Les rencontres ont été réglées par le tirage au sort et l'UEFA a ensuite mis en place un calendrier en fonction aussi des retransmissions TV. On ne pouvait rien y changer. C'est difficile de se prononcer. Mais, au niveau des exigences, de performance plus que de résultats, je veux encore augmenter le niveau. Notre groupe est très difficile et la Lituanie reste l'adversaire le plus abordable. Je serai encore plus exigeant, je vais demander encore plus d'investissement personnel, de volonté, de combativité. En fonction des entraînements, je mettrai mon onze de base en place. Nous avons un cadre très technique, mais dans notre groupe ça ne suffira pas, il faudra des efforts et de la discipline. Surtout au niveau défensif.

  • Vous parlez de la défense, avez-vous encore l'idée de positionner une défense à trois ou à cinq?

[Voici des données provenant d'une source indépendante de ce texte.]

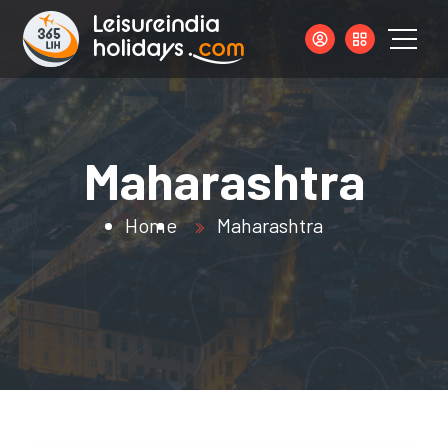
Maharashtra
Home
Maharashtra
s.com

Le problème n'est pas l'organisation, le souci est de garder nos principes de jeu tout en changeant quelques petits détails dans notre animation. Contre l'Ukraine, il y a quelques années (0-3, 15.11.2014), nous avions une défense à quatre mais dans notre animation offensive nous construisions à trois. On pourrait retrouver ce scénario sur certains matches. Une défense à trois ou à cinq reste dans mes idées mais ce sera toujours en fonction des joueurs que j'ai à disposition et de nos adversaires. 

  • Vous n'avez pas organisé de stage à l'étranger. Pourquoi?

Pour laisser les joueurs à disposition des clubs.

  • La campagne de l'Euro 2020 se termine au Portugal le 11 octobre. Votre contrat à la FLF prend fin en décembre. Souhaitez-vous être fixé rapidement?

Oui, bien sûr. Je discute souvent avec mes responsables et je me doute que le sujet va arriver sur la table prochainement. Cela fait dix ans que je suis à la fédération et le plus important reste toujours la relation que j'ai avec mes joueurs. Si je ressens toujours cette envie de travailler ensemble, d'aller toujours de l'avant, alors il n'y a pas de raison de partir. Le jour où je ne ressentirai plus ce feeling, j'arrêterai de moi-même.